A King James Christmas

And she brought forth her firstborn son, and wrapped him in swaddling clothes, and laid him in a manger; because there was no room for them in the inn. (Luke 2:7 KJV)

I’m all into modern and all that, especially when it comes to religion. I mean, a religion that’s stuck way back somewhere is a religion that’s just plain stuck. A good religion is one that can keep up with new kinds of sins that are being invented. Seriously, what good is it to be forgiven for sins that nobody commits anymore? And I’m pretty much in favor of keeping the Bible up to snuff too. If people are going to understand it, the Bible has to use words everybody uses.

Except for Christmas. No matter what else changes, Christmas needs to stay in the King James. All these lame attempts to modern up Christmas are totally bogus, except for maybe iPods, which Jesus probably would have used. There is no way that he would have used a Zune or some piece of Sony crap. Jesus would have been an Apple guy for sure. I doubt he needed a cell phone, being God and all, but if he had needed one I bet it would have been an iPhone.

Anyway, like I said, Christmas is a King James Version holiday all the way. For example, the baby Jesus was so not wrapped in “cloths” (NIV) or “strips of cloth” (NLT) or—God forbid—in a stupid “blanket” (The Message).

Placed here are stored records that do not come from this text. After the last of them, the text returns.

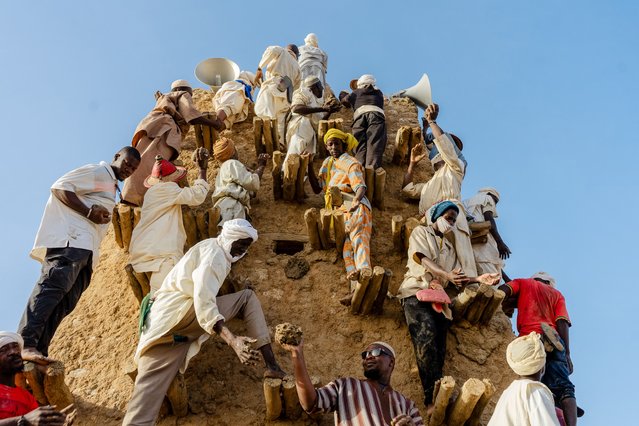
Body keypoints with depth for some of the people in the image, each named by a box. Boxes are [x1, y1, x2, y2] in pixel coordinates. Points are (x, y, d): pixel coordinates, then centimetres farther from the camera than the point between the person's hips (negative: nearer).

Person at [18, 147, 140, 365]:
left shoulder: (111, 185, 32)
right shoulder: (98, 172, 4)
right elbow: (60, 186, -7)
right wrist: (89, 212, -14)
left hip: (85, 249, 10)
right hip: (71, 240, -10)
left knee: (64, 302, -1)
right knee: (53, 286, -22)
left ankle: (38, 350, -6)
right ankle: (26, 343, -30)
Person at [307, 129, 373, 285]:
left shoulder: (351, 163, 8)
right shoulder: (327, 163, 29)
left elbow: (361, 187, -8)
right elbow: (317, 188, 29)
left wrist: (356, 200, -31)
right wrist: (310, 166, 18)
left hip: (353, 205, -4)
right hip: (337, 208, 4)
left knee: (357, 232, -32)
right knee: (346, 237, -25)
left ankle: (364, 271, -57)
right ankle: (353, 273, -51)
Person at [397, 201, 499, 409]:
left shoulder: (449, 247, 30)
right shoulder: (421, 232, 15)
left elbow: (456, 278, 19)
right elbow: (422, 259, -4)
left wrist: (478, 279, 1)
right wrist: (447, 275, -20)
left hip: (439, 298, 6)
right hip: (417, 291, -6)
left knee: (438, 347, -11)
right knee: (427, 335, -29)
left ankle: (436, 399, -22)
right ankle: (432, 398, -36)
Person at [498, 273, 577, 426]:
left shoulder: (523, 283, 27)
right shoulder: (557, 294, 27)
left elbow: (503, 290, 5)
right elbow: (562, 322, 11)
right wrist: (567, 353, 7)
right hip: (553, 340, 2)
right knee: (563, 387, -3)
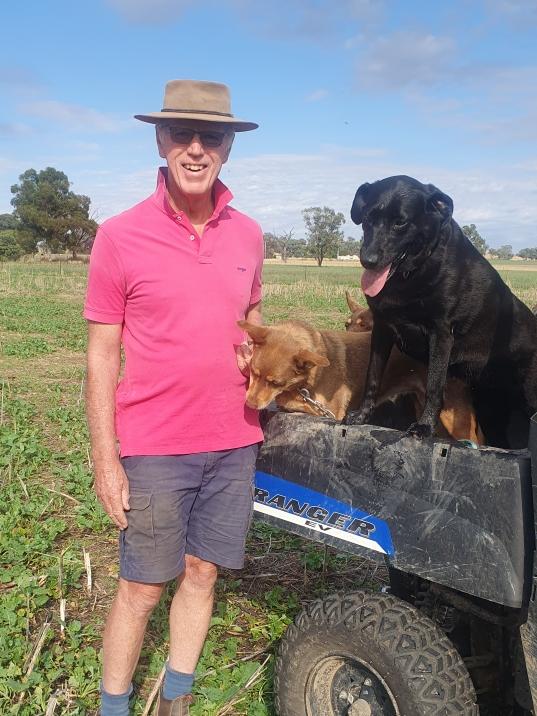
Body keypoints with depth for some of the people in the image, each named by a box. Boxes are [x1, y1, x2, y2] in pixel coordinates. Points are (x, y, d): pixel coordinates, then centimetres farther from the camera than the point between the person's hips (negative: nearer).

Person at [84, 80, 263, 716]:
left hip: (233, 443, 4)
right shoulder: (119, 237, -8)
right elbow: (101, 356, -7)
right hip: (154, 448, -4)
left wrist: (255, 349, 1)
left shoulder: (248, 235, 3)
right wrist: (104, 460, -9)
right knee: (140, 588, 7)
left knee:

Everybody knows that Jesus was wrapped in swaddling clothes like the King James says, and people who screw that up should be excommunicated for crimes against the manger.

And, as long as we’re on the subject, the angels did not tell the shepherds “Today in the town of David a Savior has been born to you” or something really lame like “A Savior has just been born in David’s town.” NO! The angels said, “For unto you is born this day in the city of David a Saviour, which is Christ the Lord” just like the King James says they did. The list goes on and on.

Look. You can spiff up lots of things like theology and doctrine, which don’t really matter all that much, but do not mess with Christmas, which was pretty much invented single-handedly by King James even though he ended up croaking during a violent attack of dysentery. Personally, I say keep the King James in Christmas!

That’s all I have to say about it at this time.


2 Responses

  1. ha! just came across your comment at FPR. peters ought to be similarly flattered.

    merry christmas fred, you make the world a better place.

  2. Amen. It’s the version Linus used.